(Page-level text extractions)
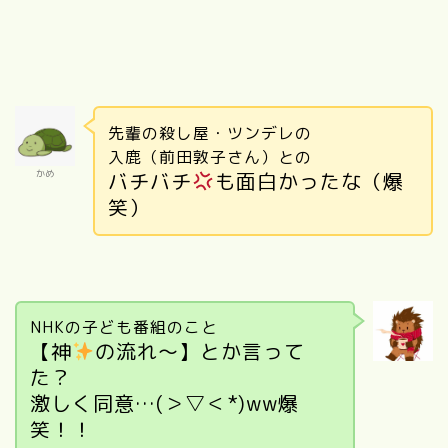
先輩の殺し屋・ツンデレの
入鹿（前田敦子さん）との
バチバチ
も面白かったな（爆
かめ
笑）
NHKの子ども番組のこと
【神
の流れ～】とか言って
た？
激しく同意…(＞▽＜*)ww爆
笑！！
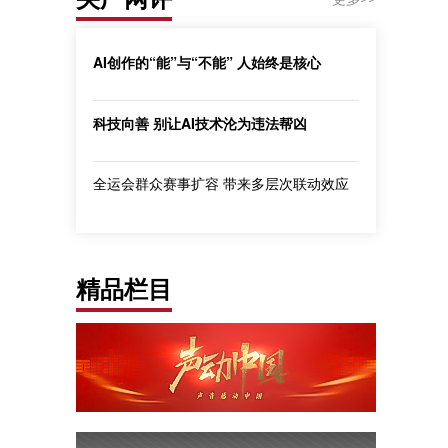
AI创作的“能”与“不能” 人始终是核心
科技向善 别让AI技术沦为违法帮凶
全运会群众赛事扩容 带来多层次联动效应
精品栏目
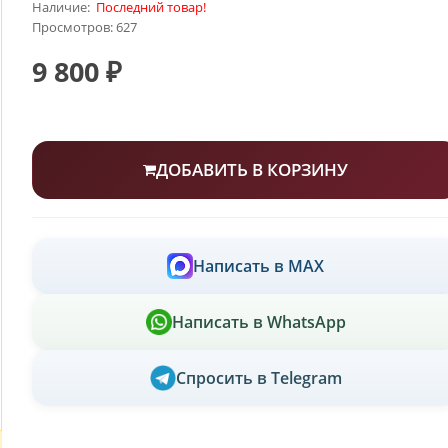
Наличие:
Последний товар!
Просмотров: 627
9 800 ₽
ДОБАВИТЬ В КОРЗИНУ
Написать в MAX
Написать в WhatsApp
Спросить в Telegram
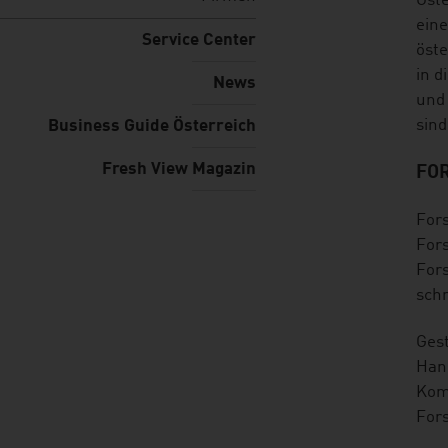
listen
Öste
eine
Service Center
öst
in d
News
und 
sind
Business Guide Österreich
Fresh View Magazin
FO
Fors
Fors
Fors
sch
Ges
Hand
Kom
For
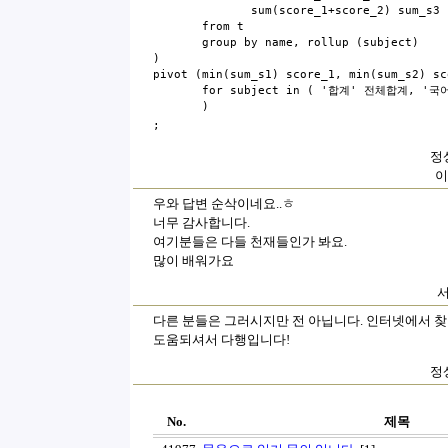
sum(score_1+score_2) sum_s3
from t
group by name, rollup (subject)
)
pivot (min(sum_s1) score_1, min(sum_s2) s
for subject in ( '합계' 전체합계, '국어
)
;
정상
이
우와 답변 순삭이네요..ㅎ
너무 감사합니다.
여기분들은 다들 천재들인가 봐요.
많이 배워가요
서
다른 분들은 그러시지만 전 아닙니다. 인터넷에서 
도움되셔서 다행입니다!
정상
No.
제목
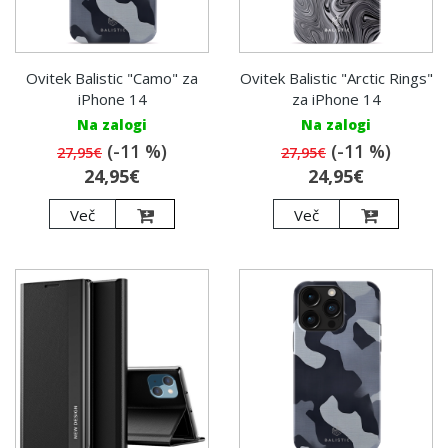
Ovitek Balistic "Camo" za
Ovitek Balistic "Arctic Rings"
iPhone 14
za iPhone 14
Na zalogi
Na zalogi
(-11 %)
(-11 %)
27,95€
27,95€
24,95€
24,95€
Več
Več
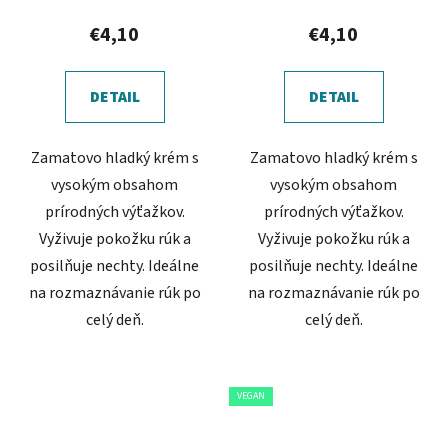
€4,10
€4,10
DETAIL
DETAIL
Zamatovo hladký krém s
Zamatovo hladký krém s
vysokým obsahom
vysokým obsahom
prírodných výťažkov.
prírodných výťažkov.
Vyživuje pokožku rúk a
Vyživuje pokožku rúk a
posilňuje nechty. Ideálne
posilňuje nechty. Ideálne
na rozmaznávanie rúk po
na rozmaznávanie rúk po
celý deň.
celý deň.
VEGAN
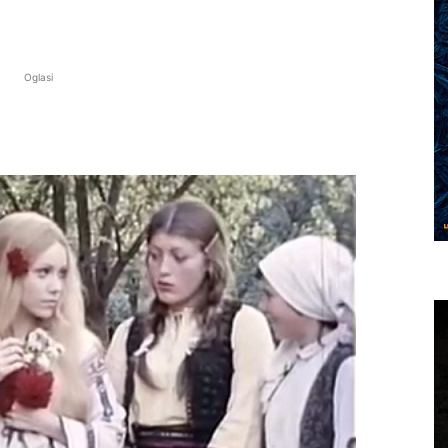
Oglasi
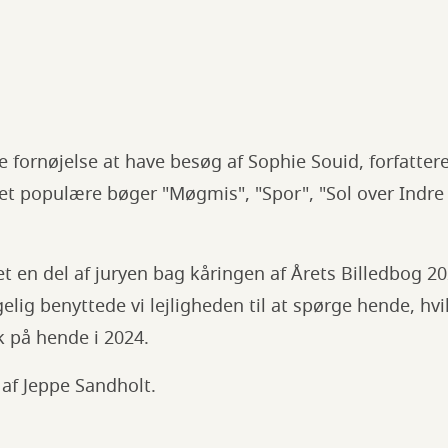
re fornøjelse at have besøg af Sophie Souid, forfatte
et populære bøger "Møgmis", "Spor", "Sol over Indr
et en del af juryen bag kåringen af Årets Billedbog 
gelig benyttede vi lejligheden til at spørge hende, hv
yk på hende i 2024.
af Jeppe Sandholt.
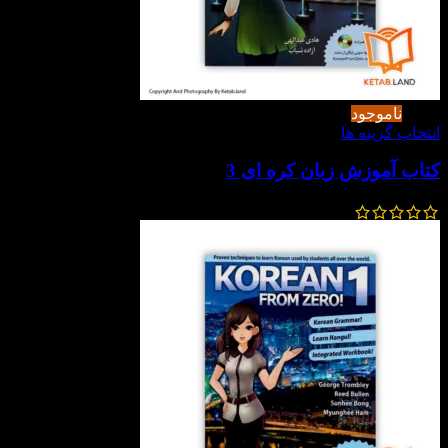
-20%
ناموجود
انتخاب گزینه ها
کتاب آموزش زبان کره ای 3
350,000
تومان
280,000
تومان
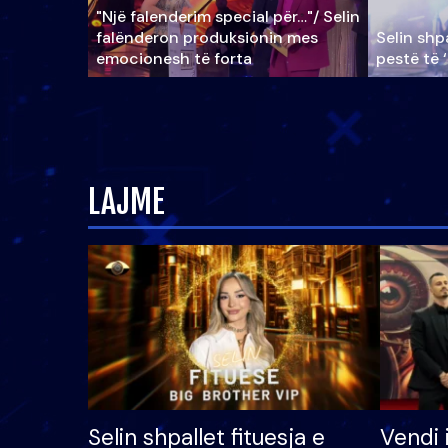
"Një falenderim special për…"/ Selin
falënderon produksionin mes
Selin shpa
emocionesh të forta
pestë të 
LAJME
Selin shpallet fituesja e
Vendi 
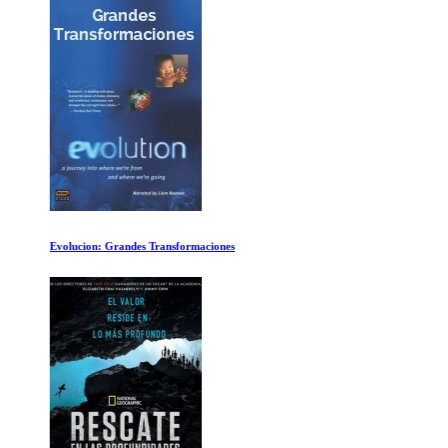
Evolucion: Grandes Transformaciones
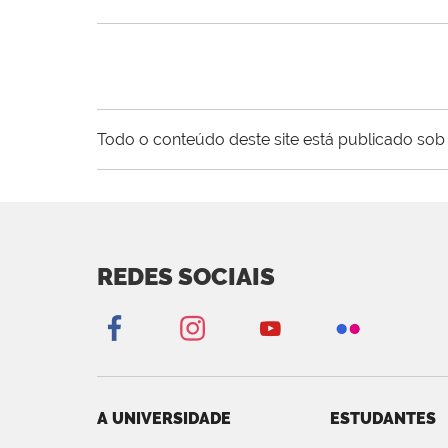
Todo o conteúdo deste site está publicado sob 
REDES SOCIAIS
A UNIVERSIDADE
ESTUDANTES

→ Assigned task: Scan the data above and copy every line with "subject" in it.

→ The completed task:
group by name, rollup (subject)
for subject in ( '합계' 전체합계, '국어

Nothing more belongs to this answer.